Why This Job is Featured on The SaaS Jobs
This Lead Data Scientist role stands out in the SaaS landscape because it sits at the intersection of production AI and modern foundation-model work. The emphasis on fine-tuning large models, PEFT techniques, and multimodal applications reflects how SaaS products are increasingly differentiating through embedded intelligence rather than standalone analytics. The listing also signals real-world constraints typical of SaaS delivery, including model efficiency, GPU optimization, and deployment-minded engineering.
From a career standpoint, the scope offers durable SaaS leverage: taking research-grade methods and translating them into repeatable capabilities that can be shipped, monitored, and improved over time. Exposure to experiment tracking, model versioning, and CI/CD for ML pipelines builds the operational muscle that many SaaS organizations need as they move from prototypes to reliable product features. Experience with distributed training and cloud ML stacks also transfers cleanly across SaaS companies modernizing their data and AI platforms.
This position is best suited to a senior practitioner who enjoys owning technical direction while staying close to implementation. It fits someone comfortable collaborating with product and engineering to define measurable outcomes, and who can mentor others without drifting into purely managerial work. It will appeal to candidates motivated by applied model performance, deployment realities, and iterative improvement cycles.
The section above is editorial commentary from The SaaS Jobs, provided to help SaaS professionals understand the role in a broader industry context.
Job Description
Technical Expertise
- Strong background in machine learning, deep learning, and NLP, with proven experience in training and fine-tuning large-scale models (LLMs, transformers, diffusion models, etc.).
- Hands-on expertise with Parameter-Efficient Fine-Tuning (PEFT) approaches such as LoRA, prefix tuning, adapters, and quantization-aware training.
- Proficiency in PyTorch, TensorFlow, Hugging Face ecosystem and good to have distributed training frameworks (e.g., DeepSpeed, PyTorch Lightning, Ray).
- Basic understanding of MLOps best practices, including experiment tracking, model versioning, CI/CD for ML pipelines, and deployment in production environments.
- Experience working with large datasets, feature engineering, and data pipelines, leveraging tools such as Spark, Databricks, or cloud-native ML services (AWS Sagemaker, GCP Vertex AI or Azure ML).

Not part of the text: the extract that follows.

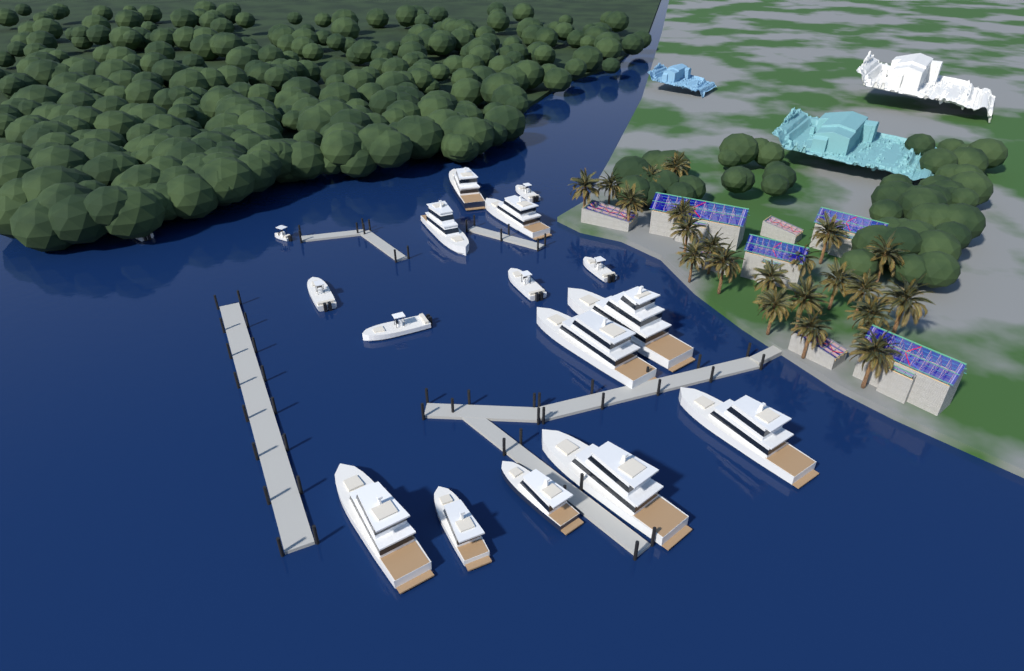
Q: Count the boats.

- Knowledge of GPU/TPU optimization, mixed precision training, and scaling ML workloads on cloud or HPC environments.
- Applied Problem-Solving
Mandatory skill -
- Demonstrated success in adapting foundation models to domain-specific applications through fine-tuning or transfer learning.Mandatory skill -
- Strong ability to design, evaluate, and improve models using robust validation strategies, bias/fairness checks, and performance optimization techniques.

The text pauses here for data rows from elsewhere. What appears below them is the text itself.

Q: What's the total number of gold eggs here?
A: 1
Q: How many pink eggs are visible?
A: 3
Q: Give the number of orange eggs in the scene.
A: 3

- Experience in working on applied AI problems across NLP, computer vision, or multimodal systems or any other domain.
Leadership & Collaboration
- Proven ability to lead and mentor a team of applied scientists and ML engineers, providing technical guidance and fostering innovation.
- Strong cross-functional collaboration skills to work with product, engineering, and business stakeholders to deliver impactful AI solutions.
- Ability to translate cutting-edge research into practical, scalable solutions that meet real-world business needs.
Other
- Excellent communication and presentation skills to articulate complex ML concepts to both technical and non-technical audiences.
- Continuous learner with awareness of emerging trends in generative AI, foundation models, and efficient ML techniques.
Education & Experience
- Master’s or Ph.D. in Computer Science, Machine Learning, Data Science, Statistics, or a related field.
- 5+ years of hands-on experience in applied machine learning and data science.